◆ Task statement: The expected answer is the set of lines in the data below between the line holding "dish towel: none [447,577,549,612]" and the line holding "notepad: none [38,510,278,597]", inclusive, written out exactly.

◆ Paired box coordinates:
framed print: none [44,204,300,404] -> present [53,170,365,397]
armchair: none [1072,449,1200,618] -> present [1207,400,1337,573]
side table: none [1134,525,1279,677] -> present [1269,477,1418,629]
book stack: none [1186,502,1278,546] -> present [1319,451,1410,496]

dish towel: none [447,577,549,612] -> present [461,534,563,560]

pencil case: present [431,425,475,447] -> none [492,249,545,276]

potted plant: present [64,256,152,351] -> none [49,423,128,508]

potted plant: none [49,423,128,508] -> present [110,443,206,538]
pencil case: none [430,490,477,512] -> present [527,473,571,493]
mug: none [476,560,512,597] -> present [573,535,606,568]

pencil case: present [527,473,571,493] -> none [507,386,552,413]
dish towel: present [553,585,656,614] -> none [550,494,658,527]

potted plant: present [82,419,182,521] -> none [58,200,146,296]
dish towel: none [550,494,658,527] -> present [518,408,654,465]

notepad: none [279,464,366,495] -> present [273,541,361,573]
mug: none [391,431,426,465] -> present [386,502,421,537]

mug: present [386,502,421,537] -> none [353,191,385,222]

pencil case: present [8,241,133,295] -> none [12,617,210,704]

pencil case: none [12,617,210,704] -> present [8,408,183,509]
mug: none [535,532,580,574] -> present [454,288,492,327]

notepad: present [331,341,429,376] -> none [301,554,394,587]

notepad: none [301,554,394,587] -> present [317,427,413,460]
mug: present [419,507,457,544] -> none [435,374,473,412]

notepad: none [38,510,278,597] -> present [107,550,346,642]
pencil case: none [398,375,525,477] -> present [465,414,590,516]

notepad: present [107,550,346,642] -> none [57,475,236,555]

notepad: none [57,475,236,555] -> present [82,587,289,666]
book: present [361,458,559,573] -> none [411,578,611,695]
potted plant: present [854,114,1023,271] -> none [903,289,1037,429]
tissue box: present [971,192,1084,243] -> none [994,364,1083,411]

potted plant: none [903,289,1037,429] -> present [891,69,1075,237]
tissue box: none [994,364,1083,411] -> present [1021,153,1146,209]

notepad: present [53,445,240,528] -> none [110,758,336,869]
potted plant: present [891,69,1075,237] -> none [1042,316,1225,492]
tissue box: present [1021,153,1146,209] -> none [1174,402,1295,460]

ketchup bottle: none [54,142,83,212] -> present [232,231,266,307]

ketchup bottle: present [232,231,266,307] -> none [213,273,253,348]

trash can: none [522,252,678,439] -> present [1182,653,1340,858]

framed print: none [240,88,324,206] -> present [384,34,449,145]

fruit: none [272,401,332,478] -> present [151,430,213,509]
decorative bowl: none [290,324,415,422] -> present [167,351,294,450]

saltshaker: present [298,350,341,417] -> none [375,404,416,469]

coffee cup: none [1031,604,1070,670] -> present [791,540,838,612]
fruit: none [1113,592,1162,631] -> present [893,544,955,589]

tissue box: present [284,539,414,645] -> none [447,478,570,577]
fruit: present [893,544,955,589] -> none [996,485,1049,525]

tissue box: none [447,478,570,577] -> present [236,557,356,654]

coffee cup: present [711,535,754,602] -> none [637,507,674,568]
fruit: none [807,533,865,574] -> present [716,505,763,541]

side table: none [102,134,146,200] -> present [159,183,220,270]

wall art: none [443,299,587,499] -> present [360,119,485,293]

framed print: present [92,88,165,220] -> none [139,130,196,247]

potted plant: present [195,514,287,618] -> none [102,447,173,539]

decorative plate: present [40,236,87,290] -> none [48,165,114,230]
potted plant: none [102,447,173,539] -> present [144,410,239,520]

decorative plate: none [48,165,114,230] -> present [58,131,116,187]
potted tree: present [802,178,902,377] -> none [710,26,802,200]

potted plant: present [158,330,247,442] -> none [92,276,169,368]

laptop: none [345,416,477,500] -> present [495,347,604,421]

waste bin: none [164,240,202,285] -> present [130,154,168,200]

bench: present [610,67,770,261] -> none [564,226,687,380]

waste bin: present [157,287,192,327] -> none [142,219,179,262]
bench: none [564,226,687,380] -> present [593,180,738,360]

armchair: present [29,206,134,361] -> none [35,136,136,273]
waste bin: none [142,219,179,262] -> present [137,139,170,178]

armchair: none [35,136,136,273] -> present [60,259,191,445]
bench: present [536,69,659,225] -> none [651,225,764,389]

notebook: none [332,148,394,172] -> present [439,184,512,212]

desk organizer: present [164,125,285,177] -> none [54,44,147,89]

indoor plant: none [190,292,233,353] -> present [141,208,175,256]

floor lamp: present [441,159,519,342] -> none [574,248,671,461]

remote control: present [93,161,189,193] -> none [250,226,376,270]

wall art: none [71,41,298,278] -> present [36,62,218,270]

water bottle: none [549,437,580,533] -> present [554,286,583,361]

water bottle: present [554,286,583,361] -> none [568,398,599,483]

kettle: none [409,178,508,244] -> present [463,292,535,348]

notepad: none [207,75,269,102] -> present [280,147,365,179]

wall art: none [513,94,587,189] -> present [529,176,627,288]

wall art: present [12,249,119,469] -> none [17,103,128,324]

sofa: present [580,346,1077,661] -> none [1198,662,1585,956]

◆ Answer box:
dish towel: none [447,577,549,612] -> present [461,534,563,560]

pencil case: present [431,425,475,447] -> none [492,249,545,276]

potted plant: present [64,256,152,351] -> none [49,423,128,508]

potted plant: none [49,423,128,508] -> present [110,443,206,538]
pencil case: none [430,490,477,512] -> present [527,473,571,493]
mug: none [476,560,512,597] -> present [573,535,606,568]

pencil case: present [527,473,571,493] -> none [507,386,552,413]
dish towel: present [553,585,656,614] -> none [550,494,658,527]

potted plant: present [82,419,182,521] -> none [58,200,146,296]
dish towel: none [550,494,658,527] -> present [518,408,654,465]

notepad: none [279,464,366,495] -> present [273,541,361,573]
mug: none [391,431,426,465] -> present [386,502,421,537]

mug: present [386,502,421,537] -> none [353,191,385,222]

pencil case: present [8,241,133,295] -> none [12,617,210,704]

pencil case: none [12,617,210,704] -> present [8,408,183,509]
mug: none [535,532,580,574] -> present [454,288,492,327]

notepad: present [331,341,429,376] -> none [301,554,394,587]

notepad: none [301,554,394,587] -> present [317,427,413,460]
mug: present [419,507,457,544] -> none [435,374,473,412]

notepad: none [38,510,278,597] -> present [107,550,346,642]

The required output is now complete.